| Here's a concrete example. Particular details are irrelevant and are intentionally absurd: Say I'm debugging my halting_problem_decider.cc when I get some obscure compiler error. Googling it, I somehow stumble on a site that offers all of Britney Spears's music for download--a true diamond in the rough for a true britney fan (assume I know nothing of bittorrent). I'm absolutely ecstatic, but since my boss wants the halting problem solved by lunchtime, I must restrain myself to bookmarking it for future enjoyment and return to work. Years later I'm looking for an mp3 version of "you drive me crazy" (still no bittorrent). By then I've forgotten all about the life-changing site I had discovered in my youth.
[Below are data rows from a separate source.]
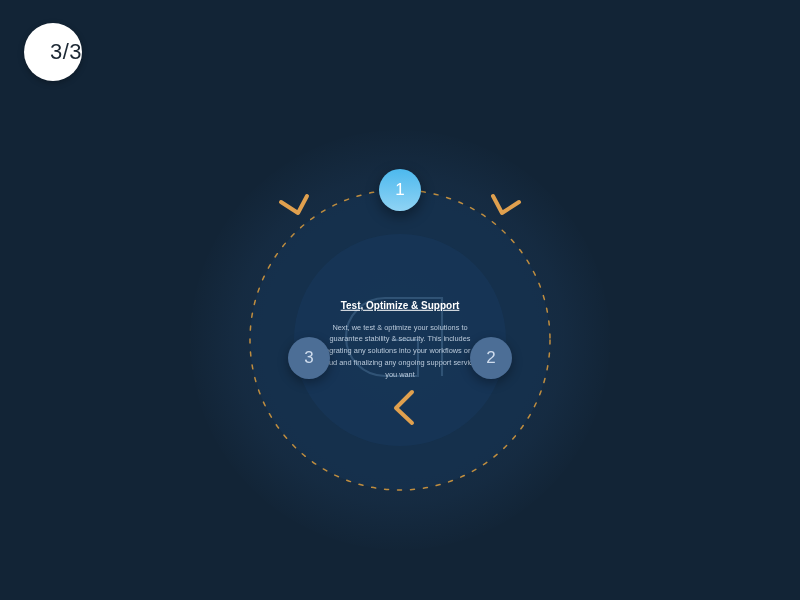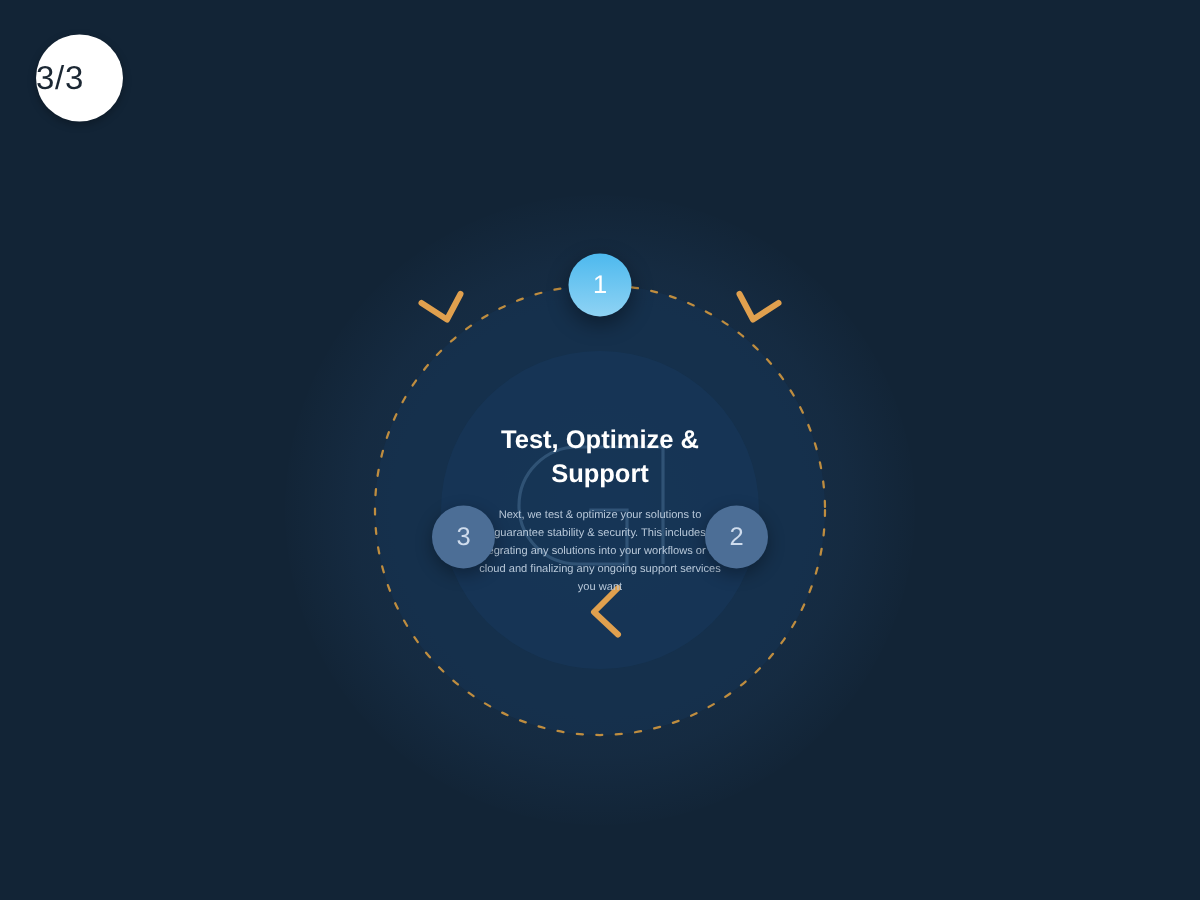"3/3" .step-badge { justify-content: flex-start -> flex-end }
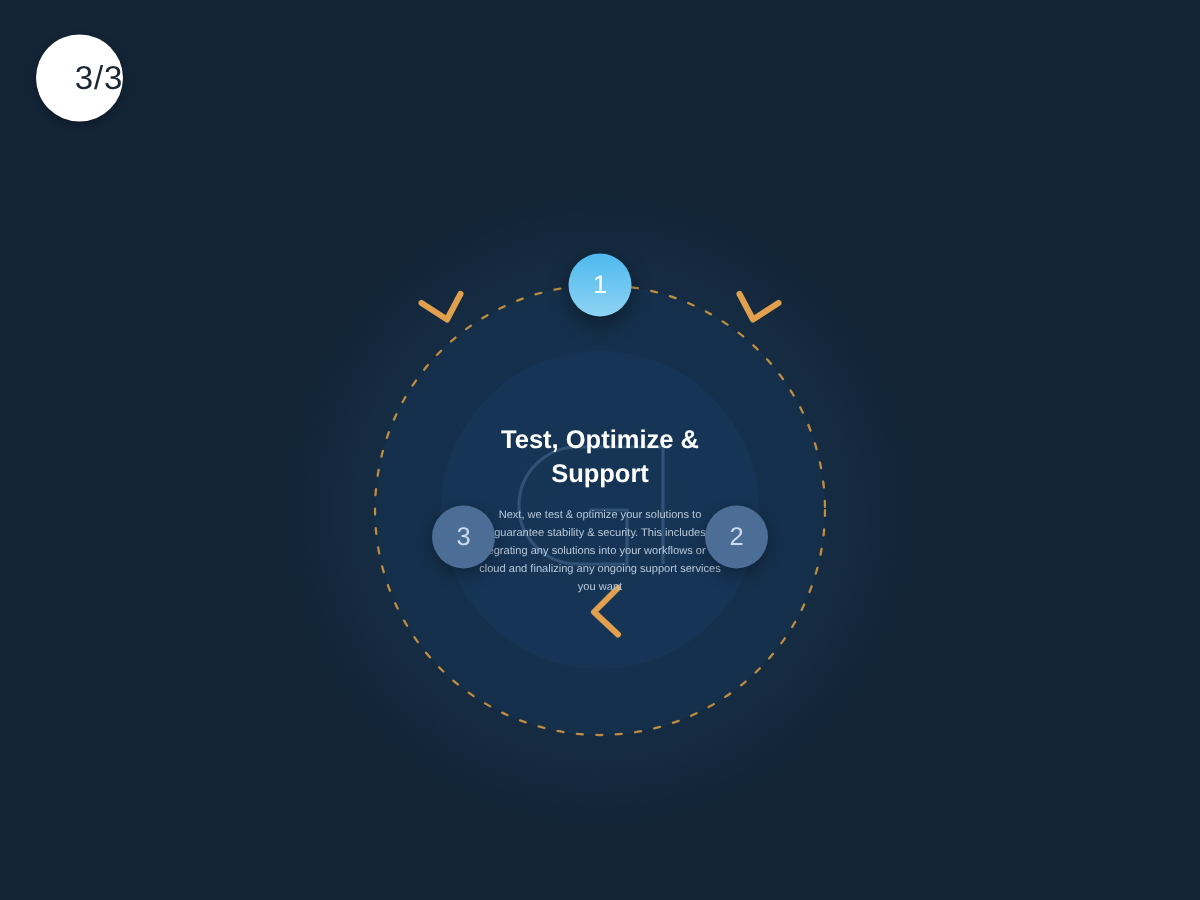"Test, Optimize & Support" .center-title { font-size: 17px -> 10px; text-decoration: none -> underline }
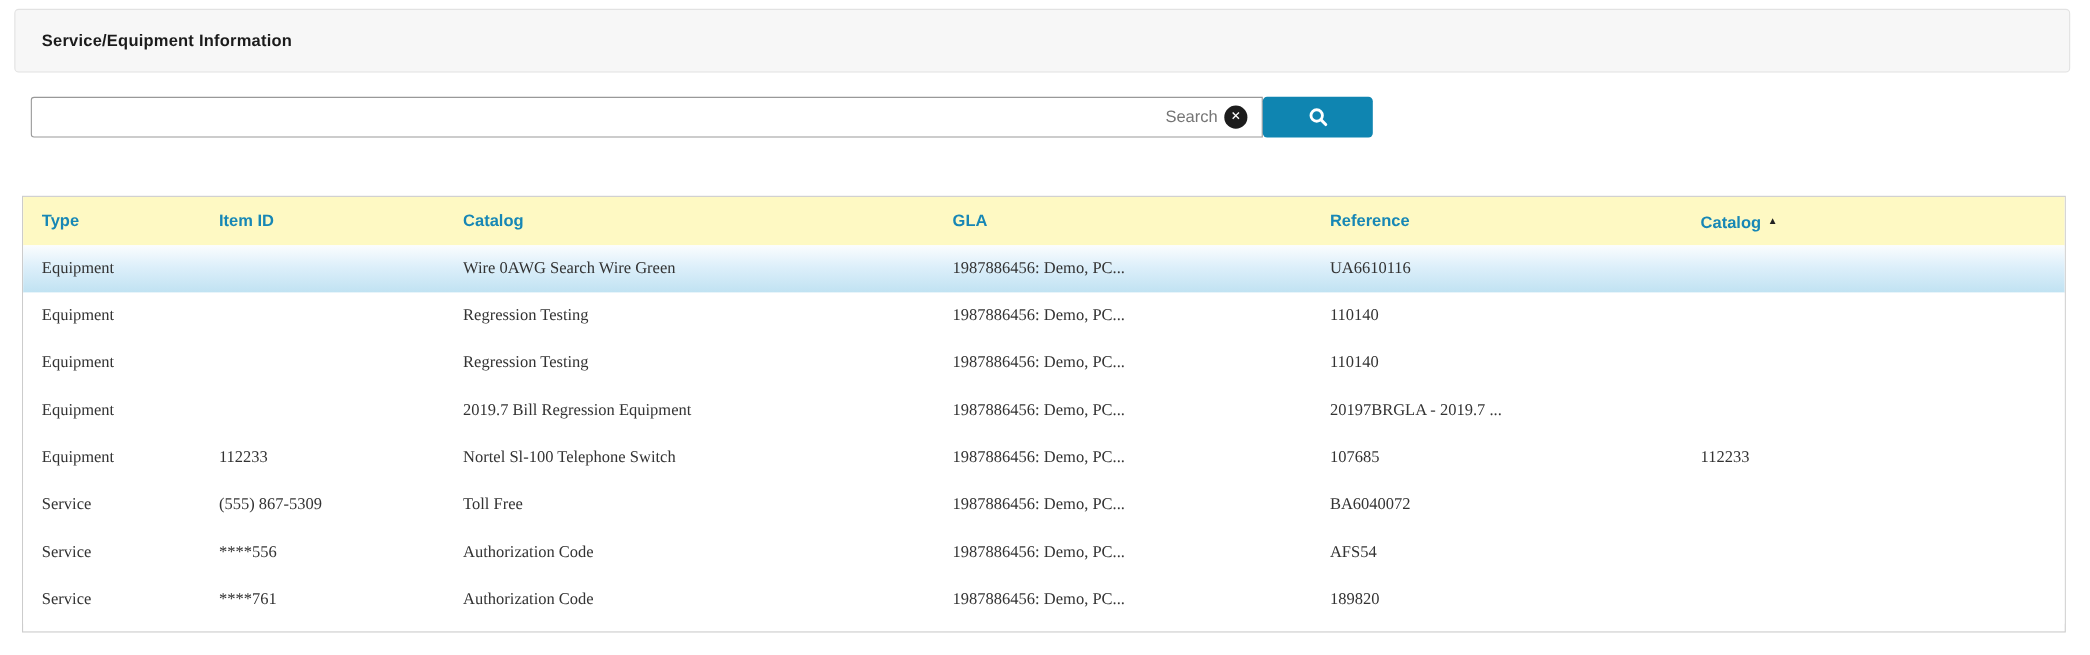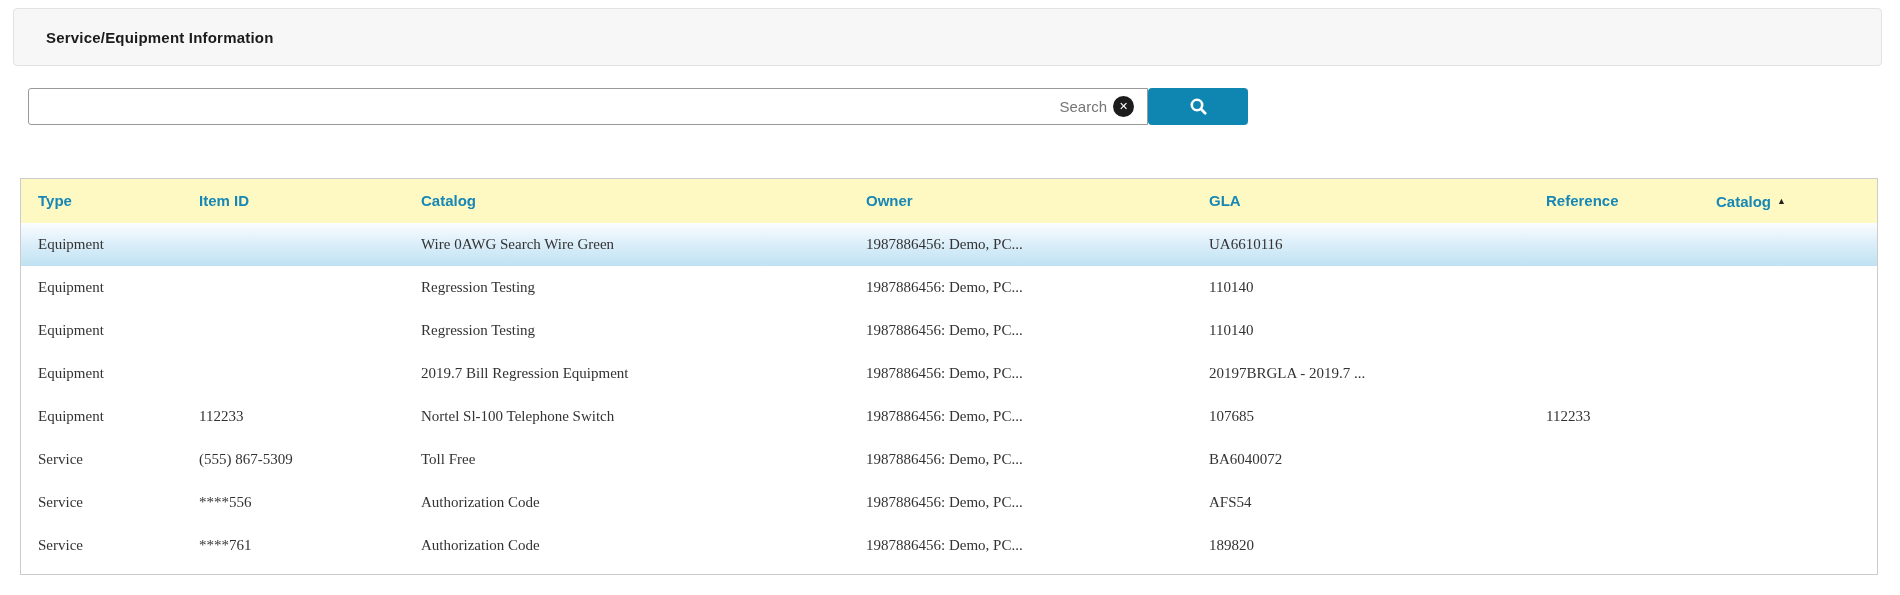"Service/Equipment Information" .panel-header { padding-left: 32px -> 24px }
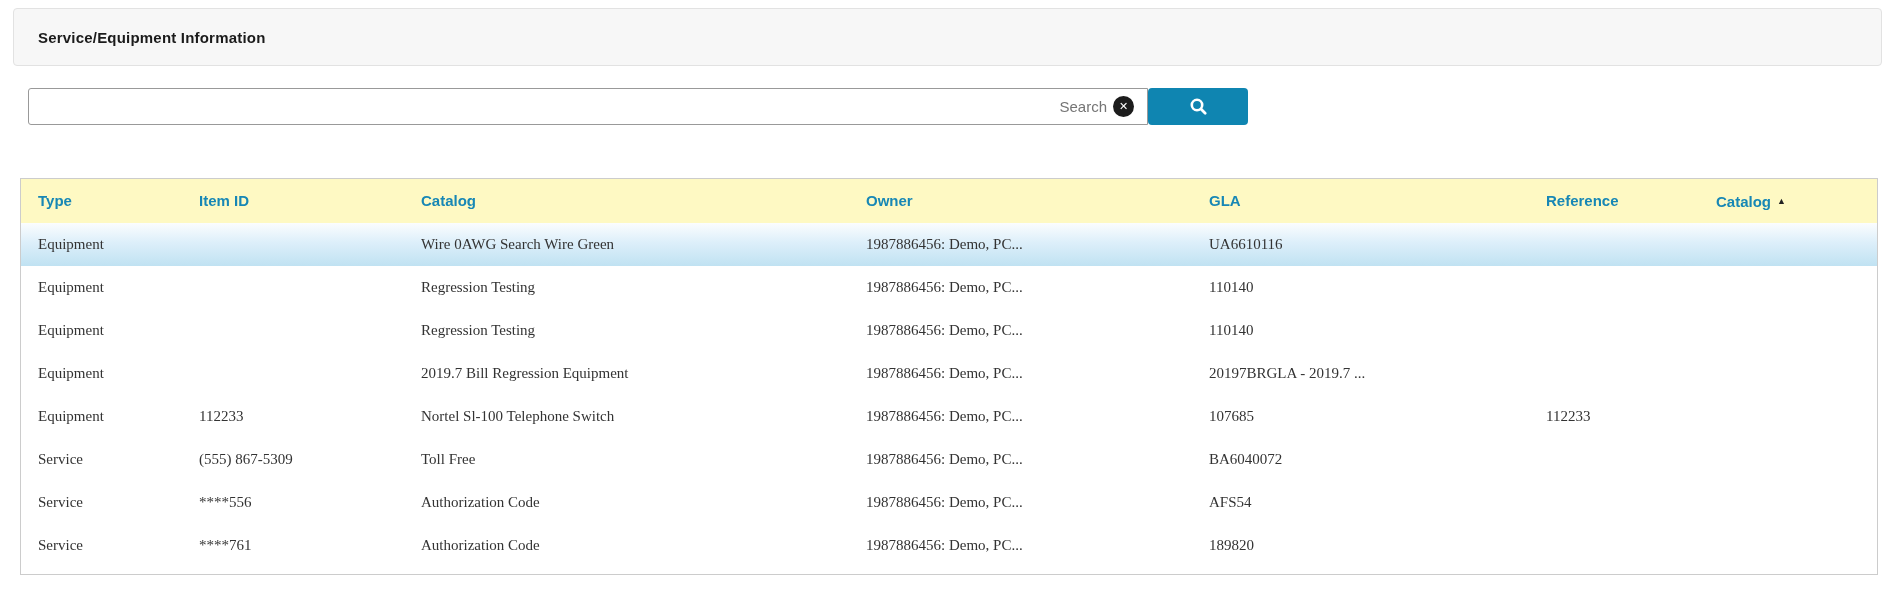"Owner" div.th { html: <div><span>Owner</span></div> -> none }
So instead of going directly to it, I'm ignorantly wading through bait-and-switch-type ad-infested sites purporting to have my song for download. Meanwhile the site I need is uselessly taking up space in my bookmarks, never to be used again. In effect the problem is this: it's not enough to store useful resources if you don't remember to use them. Bookmarks store things, but they don't remind you of the things you've stored (address bar autocomplete is a first-approximation solution to this problem). Possible solution: Since my go-to place for anything is Google, why not bring my bookmarks to it? That way when I google "you drive me crazy mp3", the site I serendipitously found years ago will float at the top of the search results.
One possible implementation of this could use Google custom search to index personal bookmarks. But this would merely create a separate Google for your bookmarks instead of bringing your bookmarks to /The/ Google.
Another, more promising approach would be to use subscribed links (http://www.google.com/coop/docs/subscribedlinks). Before I waste a weekend on this only to reinvent the wheel: Anyone seen anything like this? Any suggestions? (and can you help me debug my halting problem solver?!!) |
An by these guys I mean: Pinboard, Diigo, Historious. And there are the less known: ScrapBook and Greplin. And the traditional, and weakest of all: Delicious
Problem: bookmarks from 3 years ago are hardly relevant. I have to clean my delicous from time to time, as these links not only go stale, but even if the did, they are just so horribly outdated, that the information is just not relevant. This does not happen to all of them.
Deciding which is which is the really interesting part. Even on Google now I often find myself pruning things that are more than 2 years old. But they can just give a higher weight to its freshness score (something they showed that is very important to them on their paper on Percolator).